## Activity
The task calls for every entry to be printed word for word, without the images.

## Given records

=== Begin Enclosure ===

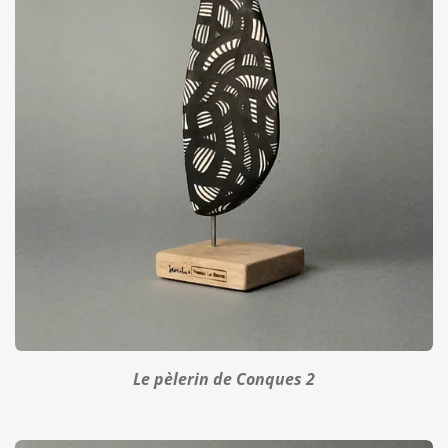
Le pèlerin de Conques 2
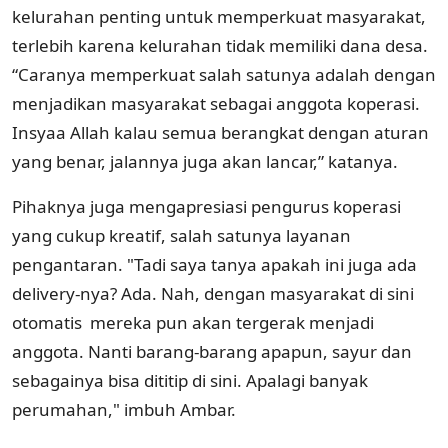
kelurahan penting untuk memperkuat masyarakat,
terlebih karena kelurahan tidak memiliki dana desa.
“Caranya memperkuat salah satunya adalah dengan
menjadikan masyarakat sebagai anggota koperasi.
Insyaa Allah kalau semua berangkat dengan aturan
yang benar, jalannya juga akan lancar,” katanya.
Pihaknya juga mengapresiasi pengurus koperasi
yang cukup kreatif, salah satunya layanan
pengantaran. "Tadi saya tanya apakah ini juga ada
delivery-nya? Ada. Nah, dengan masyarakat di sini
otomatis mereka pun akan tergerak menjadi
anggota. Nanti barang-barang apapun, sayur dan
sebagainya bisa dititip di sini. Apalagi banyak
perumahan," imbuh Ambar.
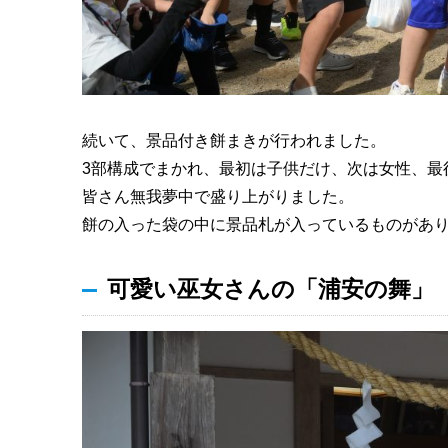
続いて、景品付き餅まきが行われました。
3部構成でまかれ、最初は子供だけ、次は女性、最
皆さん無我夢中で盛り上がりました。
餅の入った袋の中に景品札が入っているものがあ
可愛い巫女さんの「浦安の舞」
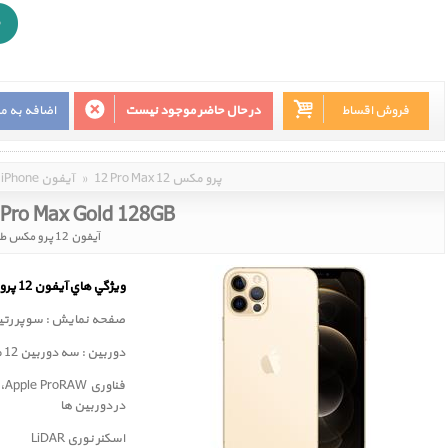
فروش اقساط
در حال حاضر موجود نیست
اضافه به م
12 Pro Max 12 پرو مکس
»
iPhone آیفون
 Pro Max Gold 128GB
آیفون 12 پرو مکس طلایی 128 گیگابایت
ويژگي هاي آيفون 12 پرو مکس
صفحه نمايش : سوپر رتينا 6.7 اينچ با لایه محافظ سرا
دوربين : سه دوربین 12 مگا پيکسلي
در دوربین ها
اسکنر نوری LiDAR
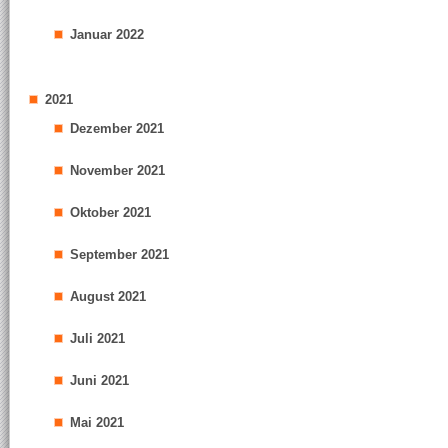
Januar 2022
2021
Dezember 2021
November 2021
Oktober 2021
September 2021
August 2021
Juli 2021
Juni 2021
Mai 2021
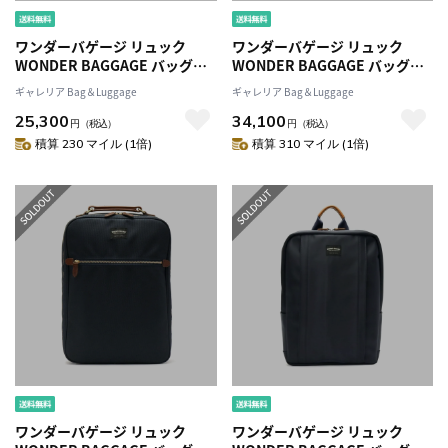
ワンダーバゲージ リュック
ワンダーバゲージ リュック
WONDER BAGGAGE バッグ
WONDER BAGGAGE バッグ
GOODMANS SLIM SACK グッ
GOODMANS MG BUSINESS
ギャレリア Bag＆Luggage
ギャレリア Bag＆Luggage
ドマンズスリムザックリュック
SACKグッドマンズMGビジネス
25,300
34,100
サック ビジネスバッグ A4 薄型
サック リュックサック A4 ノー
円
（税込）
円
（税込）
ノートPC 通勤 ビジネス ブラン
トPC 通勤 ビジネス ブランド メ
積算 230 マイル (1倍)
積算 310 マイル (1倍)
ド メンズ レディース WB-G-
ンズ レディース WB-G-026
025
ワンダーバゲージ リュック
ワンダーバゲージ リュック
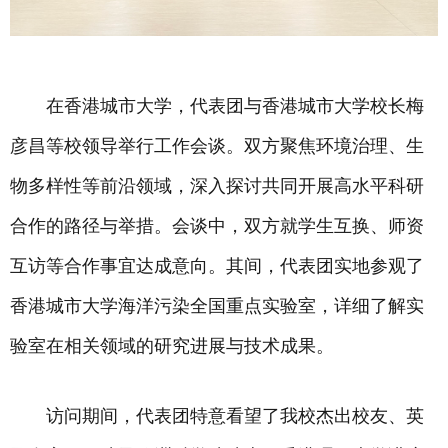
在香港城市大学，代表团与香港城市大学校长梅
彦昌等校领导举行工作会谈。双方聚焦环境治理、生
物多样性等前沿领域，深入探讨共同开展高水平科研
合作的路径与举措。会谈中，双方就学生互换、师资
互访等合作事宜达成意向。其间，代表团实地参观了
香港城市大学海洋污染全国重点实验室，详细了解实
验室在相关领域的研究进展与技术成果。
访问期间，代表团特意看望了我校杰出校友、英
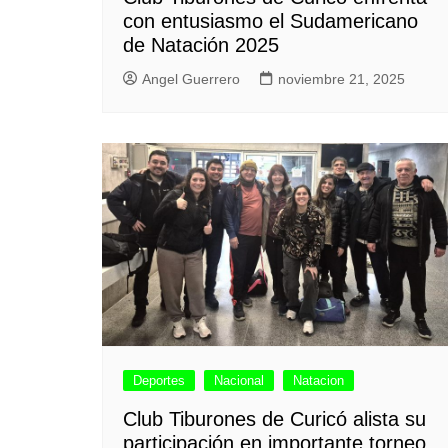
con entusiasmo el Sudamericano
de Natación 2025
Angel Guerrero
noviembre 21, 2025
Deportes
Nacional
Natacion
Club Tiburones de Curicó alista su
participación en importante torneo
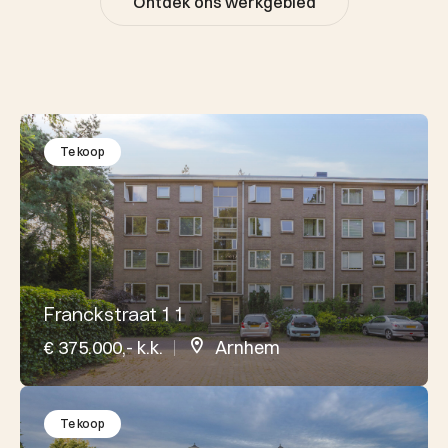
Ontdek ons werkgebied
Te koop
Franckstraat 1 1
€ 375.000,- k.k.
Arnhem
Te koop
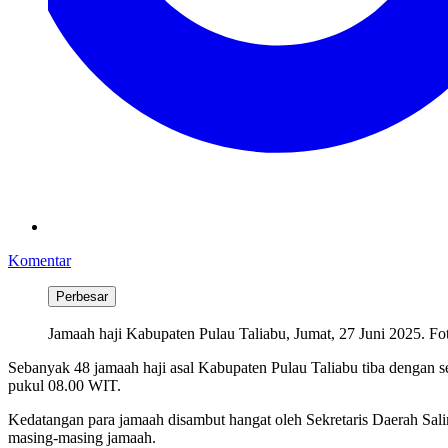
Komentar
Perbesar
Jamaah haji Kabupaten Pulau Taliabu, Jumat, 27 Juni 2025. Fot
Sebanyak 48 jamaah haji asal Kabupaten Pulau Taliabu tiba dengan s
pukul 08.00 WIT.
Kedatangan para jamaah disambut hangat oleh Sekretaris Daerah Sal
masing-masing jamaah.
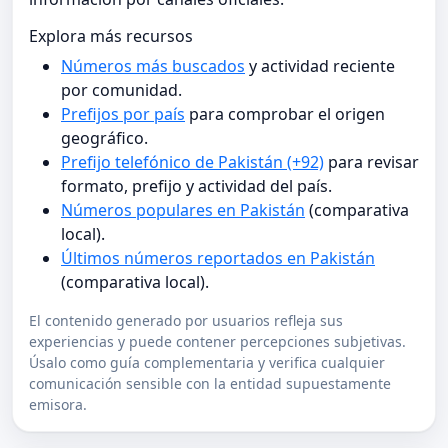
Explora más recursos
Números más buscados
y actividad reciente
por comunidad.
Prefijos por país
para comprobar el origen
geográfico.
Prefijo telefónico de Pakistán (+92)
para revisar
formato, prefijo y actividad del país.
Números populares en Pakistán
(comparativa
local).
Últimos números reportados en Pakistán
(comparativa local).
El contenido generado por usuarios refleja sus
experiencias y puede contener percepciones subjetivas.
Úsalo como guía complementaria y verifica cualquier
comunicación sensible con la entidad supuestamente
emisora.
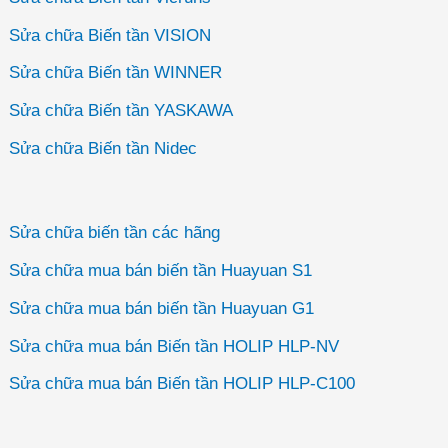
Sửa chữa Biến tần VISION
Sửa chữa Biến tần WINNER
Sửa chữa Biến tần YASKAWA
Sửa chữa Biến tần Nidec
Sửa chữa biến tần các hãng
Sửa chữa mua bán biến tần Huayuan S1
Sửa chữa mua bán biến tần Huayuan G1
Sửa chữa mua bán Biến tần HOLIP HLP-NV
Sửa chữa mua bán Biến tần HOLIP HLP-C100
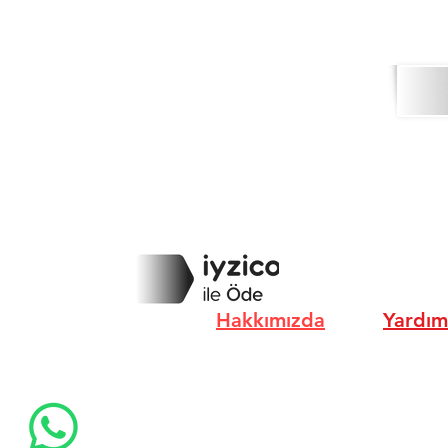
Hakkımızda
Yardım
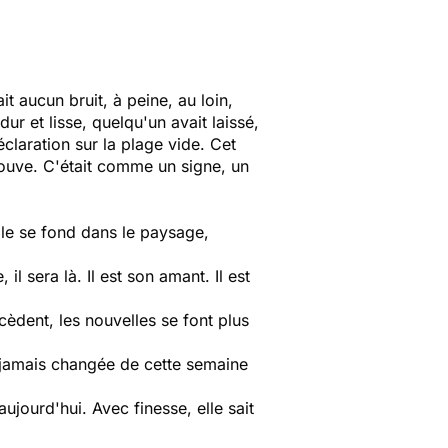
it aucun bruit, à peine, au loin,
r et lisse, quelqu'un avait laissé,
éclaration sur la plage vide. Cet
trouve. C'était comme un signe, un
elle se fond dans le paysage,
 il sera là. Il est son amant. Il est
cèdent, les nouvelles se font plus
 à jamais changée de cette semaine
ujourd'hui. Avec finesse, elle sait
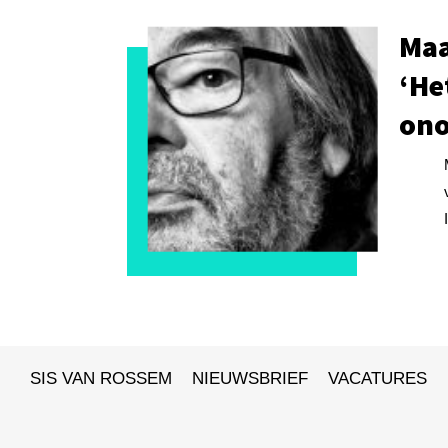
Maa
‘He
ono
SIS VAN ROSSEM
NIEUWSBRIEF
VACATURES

=== End Enclosure ===

## Your solution
Le pèlerin de Conques 2
kelurahan penting untuk memperkuat masyarakat,
terlebih karena kelurahan tidak memiliki dana desa.
“Caranya memperkuat salah satunya adalah dengan
menjadikan masyarakat sebagai anggota koperasi.
Insyaa Allah kalau semua berangkat dengan aturan
yang benar, jalannya juga akan lancar,” katanya.
Pihaknya juga mengapresiasi pengurus koperasi
yang cukup kreatif, salah satunya layanan
pengantaran. "Tadi saya tanya apakah ini juga ada
delivery-nya? Ada. Nah, dengan masyarakat di sini
otomatis mereka pun akan tergerak menjadi
anggota. Nanti barang-barang apapun, sayur dan
sebagainya bisa dititip di sini. Apalagi banyak
perumahan," imbuh Ambar.
続いて、景品付き餅まきが行われました。
3部構成でまかれ、最初は子供だけ、次は女性、最
皆さん無我夢中で盛り上がりました。
餅の入った袋の中に景品札が入っているものがあ
可愛い巫女さんの「浦安の舞」
فروش اقساط
در حال حاضر موجود نیست
اضافه به م
12 Pro Max 12 پرو مکس
»
iPhone آیفون
 Pro Max Gold 128GB
آیفون 12 پرو مکس طلایی 128 گیگابایت
ويژگي هاي آيفون 12 پرو مکس
صفحه نمايش : سوپر رتينا 6.7 اينچ با لایه محافظ سرا
دوربين : سه دوربین 12 مگا پيکسلي
در دوربین ها
اسکنر نوری LiDAR
Januar 2022
2021
Dezember 2021
November 2021
Oktober 2021
September 2021
August 2021
Juli 2021
Juni 2021
Mai 2021
ワンダーバゲージ リュック
ワンダーバゲージ リュック
WONDER BAGGAGE バッグ
WONDER BAGGAGE バッグ
GOODMANS SLIM SACK グッ
GOODMANS MG BUSINESS
ギャレリア Bag＆Luggage
ギャレリア Bag＆Luggage
ドマンズスリムザックリュック
SACKグッドマンズMGビジネス
25,300
34,100
サック ビジネスバッグ A4 薄型
サック リュックサック A4 ノー
円
（税込）
円
（税込）
ノートPC 通勤 ビジネス ブラン
トPC 通勤 ビジネス ブランド メ
積算 230 マイル (1倍)
積算 310 マイル (1倍)
ド メンズ レディース WB-G-
ンズ レディース WB-G-026
025
ワンダーバゲージ リュック
ワンダーバゲージ リュック
在香港城市大学，代表团与香港城市大学校长梅
彦昌等校领导举行工作会谈。双方聚焦环境治理、生
物多样性等前沿领域，深入探讨共同开展高水平科研
合作的路径与举措。会谈中，双方就学生互换、师资
互访等合作事宜达成意向。其间，代表团实地参观了
香港城市大学海洋污染全国重点实验室，详细了解实
验室在相关领域的研究进展与技术成果。
访问期间，代表团特意看望了我校杰出校友、英
con entusiasmo el Sudamericano
de Natación 2025
Angel Guerrero
noviembre 21, 2025
Deportes
Nacional
Natacion
Club Tiburones de Curicó alista su
participación en importante torneo
Ontdek ons werkgebied
Te koop
Franckstraat 1 1
€ 375.000,- k.k.
Arnhem
Te koop
Komentar
Perbesar
Jamaah haji Kabupaten Pulau Taliabu, Jumat, 27 Juni 2025. Fot
Sebanyak 48 jamaah haji asal Kabupaten Pulau Taliabu tiba dengan s
pukul 08.00 WIT.
Kedatangan para jamaah disambut hangat oleh Sekretaris Daerah Sal
masing-masing jamaah.
Explora más recursos
Números más buscados
y actividad reciente
por comunidad.
Prefijos por país
para comprobar el origen
geográfico.
Prefijo telefónico de Pakistán (+92)
para revisar
formato, prefijo y actividad del país.
Números populares en Pakistán
(comparativa
local).
Últimos números reportados en Pakistán
(comparativa local).
El contenido generado por usuarios refleja sus
experiencias y puede contener percepciones subjetivas.
Úsalo como guía complementaria y verifica cualquier
comunicación sensible con la entidad supuestamente
emisora.
Sửa chữa Biến tần VISION
Sửa chữa Biến tần WINNER
Sửa chữa Biến tần YASKAWA
Sửa chữa Biến tần Nidec
Sửa chữa biến tần các hãng
Sửa chữa mua bán biến tần Huayuan S1
Sửa chữa mua bán biến tần Huayuan G1
Sửa chữa mua bán Biến tần HOLIP HLP-NV
Sửa chữa mua bán Biến tần HOLIP HLP-C100
Hakkımızda
Yardım
it aucun bruit, à peine, au loin,
r et lisse, quelqu'un avait laissé,
éclaration sur la plage vide. Cet
trouve. C'était comme un signe, un
elle se fond dans le paysage,
 il sera là. Il est son amant. Il est
cèdent, les nouvelles se font plus
 à jamais changée de cette semaine
ujourd'hui. Avec finesse, elle sait
Maa
‘He
ono
SIS VAN ROSSEM
NIEUWSBRIEF
VACATURES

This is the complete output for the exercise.